WHAT YOU HAVE TO DO
Output a verbatim copy of the data, cut off after the line that contains "cd miniconda/bin".

SUPPLIED INFORMATION
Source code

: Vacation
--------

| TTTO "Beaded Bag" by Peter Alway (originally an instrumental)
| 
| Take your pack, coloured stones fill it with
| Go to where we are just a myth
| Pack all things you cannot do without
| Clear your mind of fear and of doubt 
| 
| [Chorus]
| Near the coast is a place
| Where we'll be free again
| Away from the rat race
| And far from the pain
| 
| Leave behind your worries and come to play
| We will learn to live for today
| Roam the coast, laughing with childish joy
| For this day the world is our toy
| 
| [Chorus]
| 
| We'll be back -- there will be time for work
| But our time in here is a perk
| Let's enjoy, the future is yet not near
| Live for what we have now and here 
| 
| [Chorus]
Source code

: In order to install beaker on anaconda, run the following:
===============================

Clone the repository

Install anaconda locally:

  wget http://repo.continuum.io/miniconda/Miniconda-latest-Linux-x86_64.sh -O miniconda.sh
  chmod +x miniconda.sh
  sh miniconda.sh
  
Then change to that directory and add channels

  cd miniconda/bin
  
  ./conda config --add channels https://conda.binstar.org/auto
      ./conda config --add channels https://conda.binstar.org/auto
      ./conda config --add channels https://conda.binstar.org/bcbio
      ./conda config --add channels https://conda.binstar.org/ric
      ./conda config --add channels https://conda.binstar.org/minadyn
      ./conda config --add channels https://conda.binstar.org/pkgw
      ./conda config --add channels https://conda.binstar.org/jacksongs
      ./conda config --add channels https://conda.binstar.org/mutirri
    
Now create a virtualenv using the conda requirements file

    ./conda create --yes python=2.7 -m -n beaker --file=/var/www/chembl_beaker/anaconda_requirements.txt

ANSWER SPACE
Source code

: Vacation
--------

| TTTO "Beaded Bag" by Peter Alway (originally an instrumental)
| 
| Take your pack, coloured stones fill it with
| Go to where we are just a myth
| Pack all things you cannot do without
| Clear your mind of fear and of doubt 
| 
| [Chorus]
| Near the coast is a place
| Where we'll be free again
| Away from the rat race
| And far from the pain
| 
| Leave behind your worries and come to play
| We will learn to live for today
| Roam the coast, laughing with childish joy
| For this day the world is our toy
| 
| [Chorus]
| 
| We'll be back -- there will be time for work
| But our time in here is a perk
| Let's enjoy, the future is yet not near
| Live for what we have now and here 
| 
| [Chorus]
Source code

: In order to install beaker on anaconda, run the following:
===============================

Clone the repository

Install anaconda locally:

  wget http://repo.continuum.io/miniconda/Miniconda-latest-Linux-x86_64.sh -O miniconda.sh
  chmod +x miniconda.sh
  sh miniconda.sh
  
Then change to that directory and add channels

  cd miniconda/bin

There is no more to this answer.